= Bandit Radio =

Swedish radio station

Bandit Radio or Bandit 105.5, the "Rock Home of Stockholm" was one of the first commercial broadcasting radio stations in Sweden.

It began transmitting throughout greater Stockholm on January 30, 1994.

==History==
Bandit Radio was founded by CEO Thomas McAlevey, an American expatriate. Financial advisor Mats Grimlund and program director Gene Kraut also contributed to the company as a whole. Bandit was owned by McAlevey and a group of private investors.

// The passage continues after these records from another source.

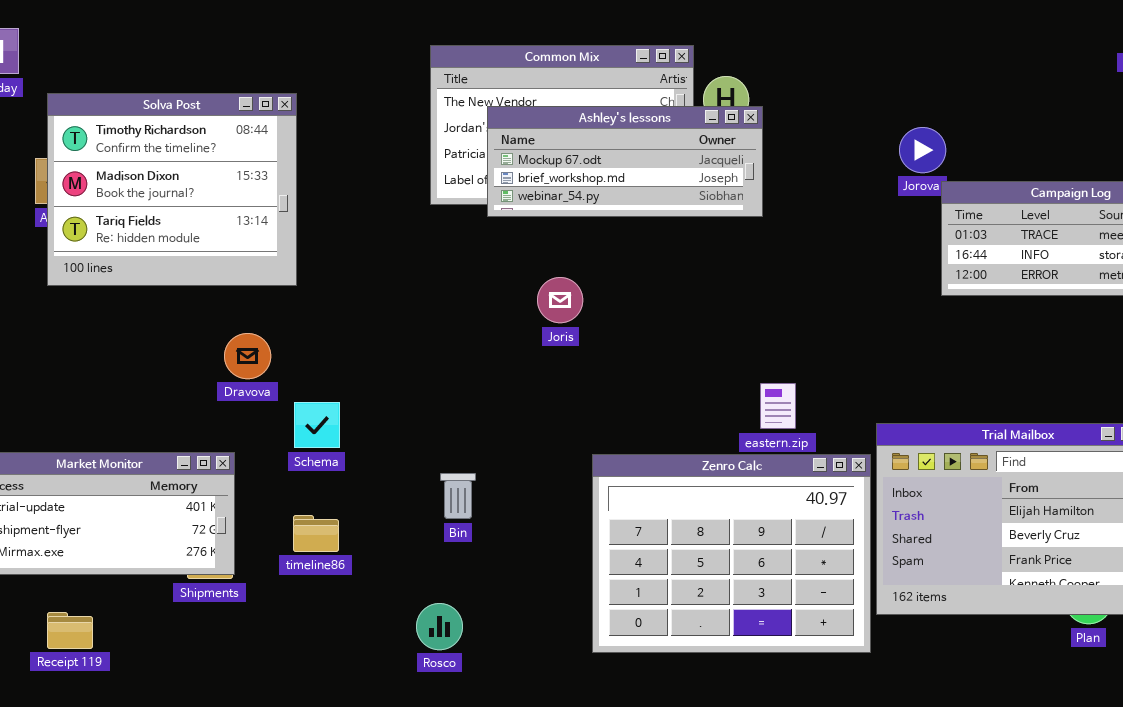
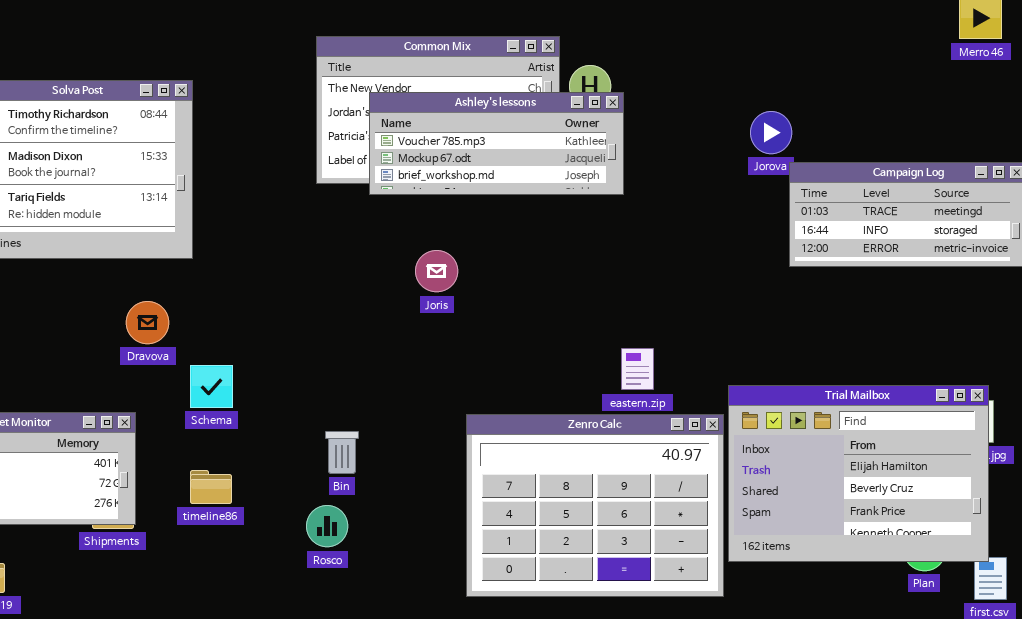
Ashley's lessons: [487,106,763,217] -> [369,92,624,195], scrolled up 1 row
Rosco: [416,603,463,650] -> [306,505,348,547], moved

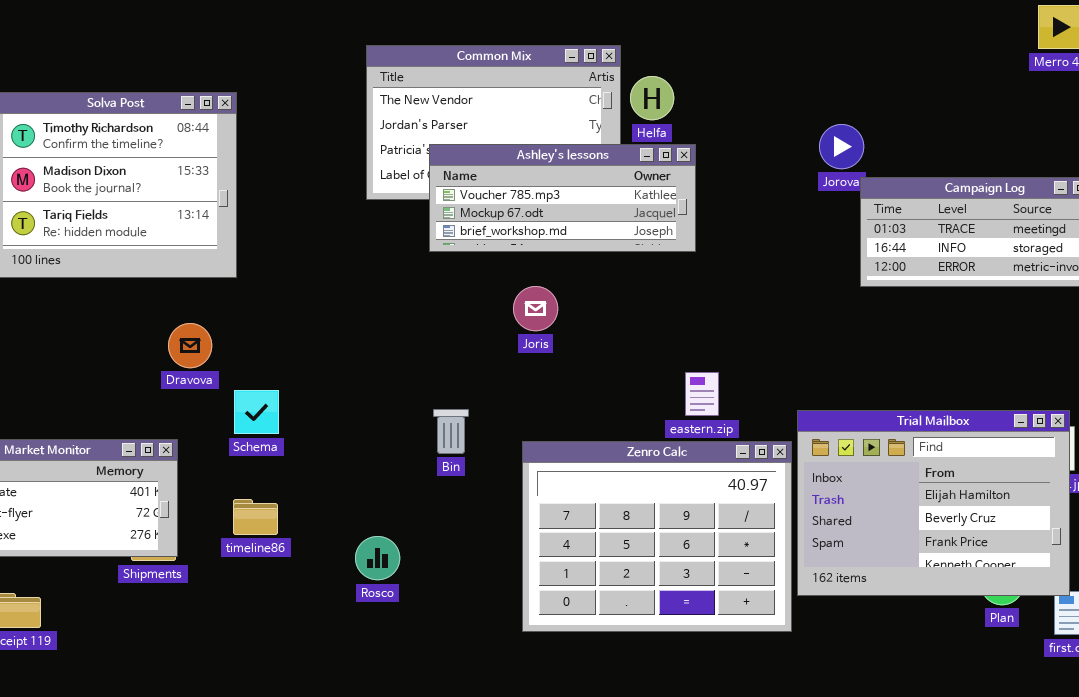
Ashley's lessons: [369,92,624,195] -> [429,144,696,252], moved
Joris: [415,250,458,292] -> [513,286,558,331], moved
Bin: [325,431,359,474] -> [433,409,469,454], moved

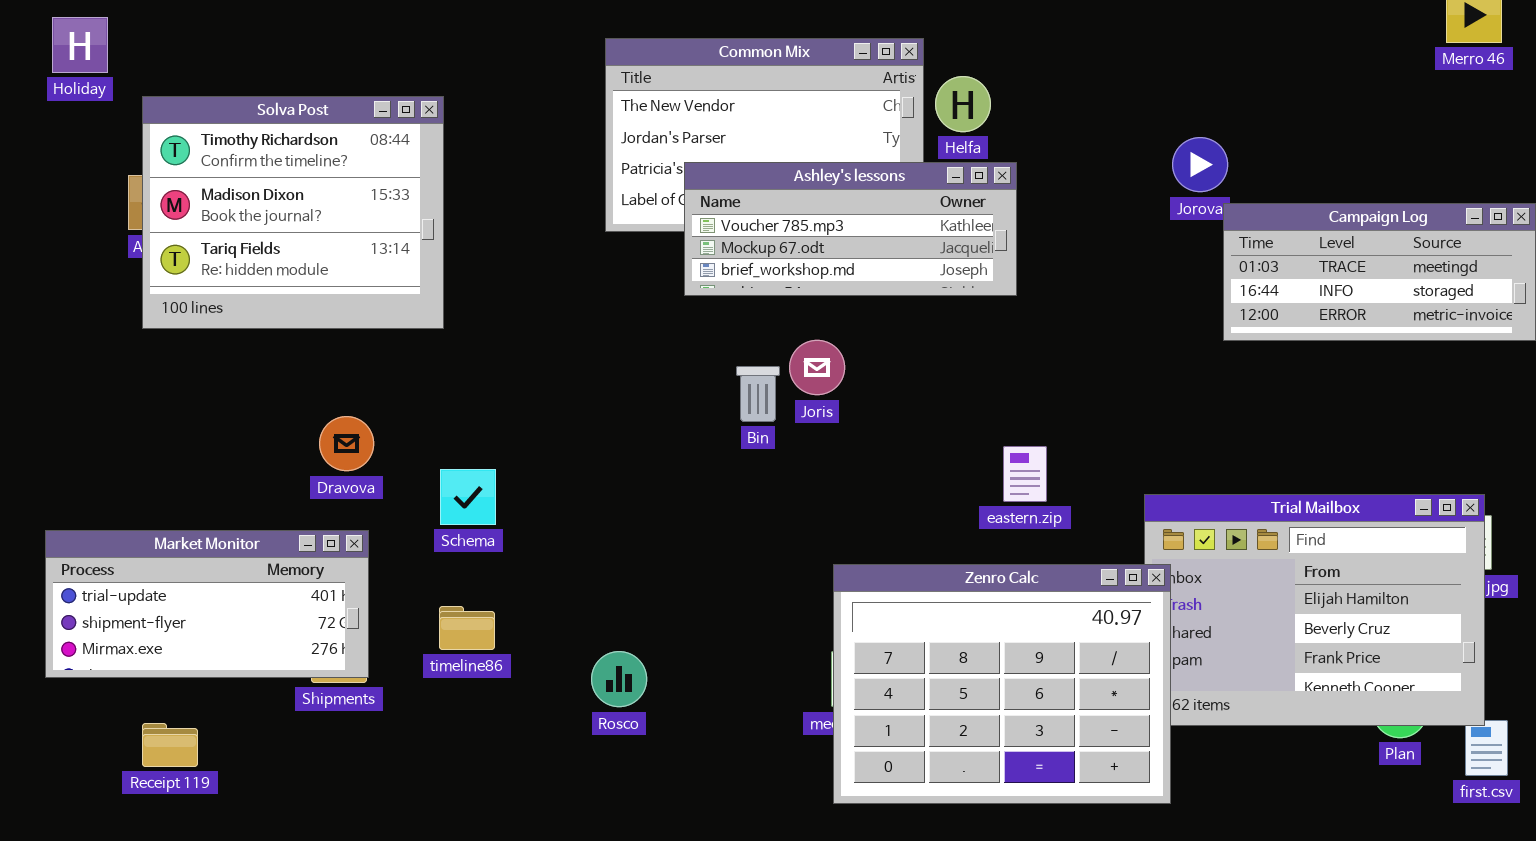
Dravova: [168,323,212,368] -> [319,416,374,471], moved
Bin: [433,409,469,454] -> [736,366,780,422], moved
Zenro Calc: [522,441,792,632] -> [833,564,1171,804], moved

Its native English speaking deejays, AOR (Album Oriented Rock) music mix, and We Suck Less attitude, all conspired to quickly achieve cult-status for the station. “Now you are informed and have only yourself to blame if you miss Bandit,” wrote Aftonbladet on April 4, 1994.

In 1996 the station was purchased by the RTL Group (previously CLT Multi Media), who changed to Swedish speaking deejays. Since then, the station has changed hands multiple times and is currently owned and operated as Bandit Rock by the Nordic Entertainment Group.

==DJs==
The original Bandit Radio had live DJs, 24 hours per day. Among the better known were Dave Nerge (Dave in the Mornings), Gene Kraut Kathy Reilly and Tony Martin.